*What you need to do*:
Among the records below, find the line that has "histopathology image displays"; from there, give the lines again exactly, and stop after the line that has "staining of endometrial".

(Dataset entries)
== Segment start ==

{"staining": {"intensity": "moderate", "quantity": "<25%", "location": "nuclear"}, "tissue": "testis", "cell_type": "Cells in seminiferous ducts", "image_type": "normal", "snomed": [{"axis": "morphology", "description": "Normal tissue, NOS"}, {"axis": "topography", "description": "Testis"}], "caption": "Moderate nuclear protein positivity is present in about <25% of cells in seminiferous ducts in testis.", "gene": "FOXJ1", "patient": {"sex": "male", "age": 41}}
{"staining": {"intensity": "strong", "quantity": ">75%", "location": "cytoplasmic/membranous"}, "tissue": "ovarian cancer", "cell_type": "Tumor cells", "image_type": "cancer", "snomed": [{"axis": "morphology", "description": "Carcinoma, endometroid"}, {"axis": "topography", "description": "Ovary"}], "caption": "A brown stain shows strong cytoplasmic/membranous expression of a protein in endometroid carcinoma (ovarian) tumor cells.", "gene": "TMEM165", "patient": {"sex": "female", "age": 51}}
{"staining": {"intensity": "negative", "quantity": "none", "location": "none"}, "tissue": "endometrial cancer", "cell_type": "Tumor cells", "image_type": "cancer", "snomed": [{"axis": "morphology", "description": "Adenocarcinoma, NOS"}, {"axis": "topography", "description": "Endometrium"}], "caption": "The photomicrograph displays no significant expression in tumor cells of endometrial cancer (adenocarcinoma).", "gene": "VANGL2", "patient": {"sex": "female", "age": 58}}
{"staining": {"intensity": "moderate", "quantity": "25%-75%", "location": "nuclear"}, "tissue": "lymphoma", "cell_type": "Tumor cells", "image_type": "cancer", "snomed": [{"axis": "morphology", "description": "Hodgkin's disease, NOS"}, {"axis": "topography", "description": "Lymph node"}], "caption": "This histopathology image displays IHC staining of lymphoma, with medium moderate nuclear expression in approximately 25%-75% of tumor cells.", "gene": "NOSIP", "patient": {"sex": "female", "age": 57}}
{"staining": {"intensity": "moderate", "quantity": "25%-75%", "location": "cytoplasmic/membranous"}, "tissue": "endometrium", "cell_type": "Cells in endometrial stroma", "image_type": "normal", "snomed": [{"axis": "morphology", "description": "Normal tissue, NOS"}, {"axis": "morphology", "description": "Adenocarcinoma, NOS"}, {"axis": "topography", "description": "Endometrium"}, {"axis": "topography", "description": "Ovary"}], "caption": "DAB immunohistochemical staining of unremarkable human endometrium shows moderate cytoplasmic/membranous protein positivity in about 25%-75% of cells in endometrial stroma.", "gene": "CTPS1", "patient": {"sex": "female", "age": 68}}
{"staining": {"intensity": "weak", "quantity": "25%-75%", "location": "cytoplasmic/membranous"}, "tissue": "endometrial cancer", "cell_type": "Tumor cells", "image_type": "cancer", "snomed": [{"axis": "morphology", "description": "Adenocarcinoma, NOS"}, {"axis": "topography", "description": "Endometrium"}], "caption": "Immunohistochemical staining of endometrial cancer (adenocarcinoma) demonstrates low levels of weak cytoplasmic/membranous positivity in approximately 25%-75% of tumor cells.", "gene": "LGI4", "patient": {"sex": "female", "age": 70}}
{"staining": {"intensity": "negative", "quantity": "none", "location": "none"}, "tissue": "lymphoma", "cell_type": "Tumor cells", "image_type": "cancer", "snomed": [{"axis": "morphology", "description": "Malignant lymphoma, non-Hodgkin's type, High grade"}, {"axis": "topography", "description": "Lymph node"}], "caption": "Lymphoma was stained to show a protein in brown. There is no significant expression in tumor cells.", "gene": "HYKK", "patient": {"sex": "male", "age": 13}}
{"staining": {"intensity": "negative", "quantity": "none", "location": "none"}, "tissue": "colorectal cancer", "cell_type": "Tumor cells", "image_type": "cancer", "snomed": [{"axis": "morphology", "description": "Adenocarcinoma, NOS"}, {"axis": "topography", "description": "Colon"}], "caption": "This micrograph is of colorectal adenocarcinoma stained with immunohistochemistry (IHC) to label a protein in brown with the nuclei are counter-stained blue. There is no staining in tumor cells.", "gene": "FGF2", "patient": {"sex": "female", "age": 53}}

== Segment end ==

*Your response*:
{"staining": {"intensity": "moderate", "quantity": "25%-75%", "location": "nuclear"}, "tissue": "lymphoma", "cell_type": "Tumor cells", "image_type": "cancer", "snomed": [{"axis": "morphology", "description": "Hodgkin's disease, NOS"}, {"axis": "topography", "description": "Lymph node"}], "caption": "This histopathology image displays IHC staining of lymphoma, with medium moderate nuclear expression in approximately 25%-75% of tumor cells.", "gene": "NOSIP", "patient": {"sex": "female", "age": 57}}
{"staining": {"intensity": "moderate", "quantity": "25%-75%", "location": "cytoplasmic/membranous"}, "tissue": "endometrium", "cell_type": "Cells in endometrial stroma", "image_type": "normal", "snomed": [{"axis": "morphology", "description": "Normal tissue, NOS"}, {"axis": "morphology", "description": "Adenocarcinoma, NOS"}, {"axis": "topography", "description": "Endometrium"}, {"axis": "topography", "description": "Ovary"}], "caption": "DAB immunohistochemical staining of unremarkable human endometrium shows moderate cytoplasmic/membranous protein positivity in about 25%-75% of cells in endometrial stroma.", "gene": "CTPS1", "patient": {"sex": "female", "age": 68}}
{"staining": {"intensity": "weak", "quantity": "25%-75%", "location": "cytoplasmic/membranous"}, "tissue": "endometrial cancer", "cell_type": "Tumor cells", "image_type": "cancer", "snomed": [{"axis": "morphology", "description": "Adenocarcinoma, NOS"}, {"axis": "topography", "description": "Endometrium"}], "caption": "Immunohistochemical staining of endometrial cancer (adenocarcinoma) demonstrates low levels of weak cytoplasmic/membranous positivity in approximately 25%-75% of tumor cells.", "gene": "LGI4", "patient": {"sex": "female", "age": 70}}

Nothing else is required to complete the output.